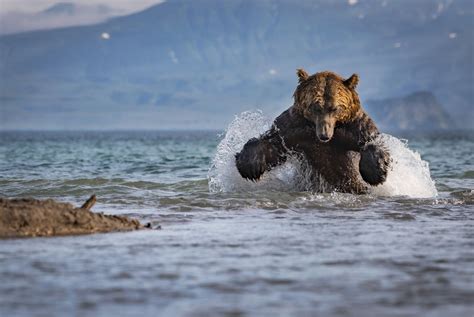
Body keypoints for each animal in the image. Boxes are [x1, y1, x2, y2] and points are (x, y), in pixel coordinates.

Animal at [235, 69, 390, 193]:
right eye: (315, 107)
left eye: (335, 108)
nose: (324, 135)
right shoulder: (293, 129)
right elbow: (273, 145)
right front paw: (249, 165)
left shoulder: (354, 127)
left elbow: (372, 141)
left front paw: (376, 172)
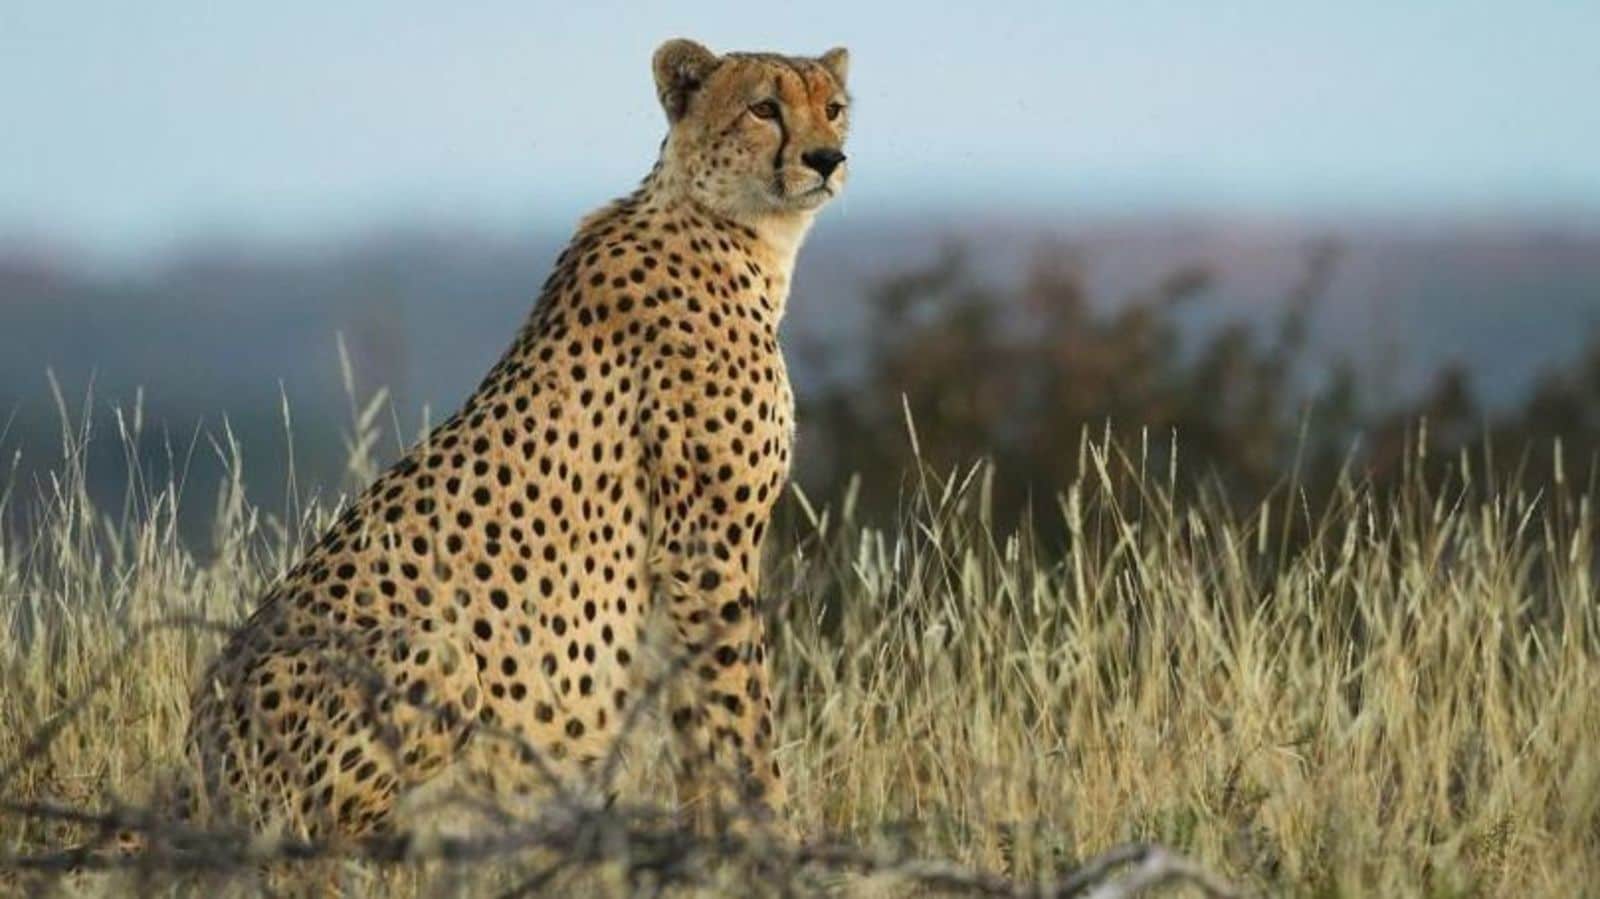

- - -

- _Task prompt_: Repeat every entry exactly, but leave out the pictures.

- _Answer to this exercise_:
Body keypoints for each animal in the image. Boxes are [x1, y1, x2, y2] and points are (x, y), in pixel coordinates.

Animal at [235, 69, 390, 193]:
right eye: (315, 107)
left eye: (335, 108)
nose: (324, 135)
right shoulder: (293, 129)
right elbow: (273, 145)
right front paw: (249, 165)
left shoulder: (354, 127)
left elbow: (372, 141)
left front paw: (376, 172)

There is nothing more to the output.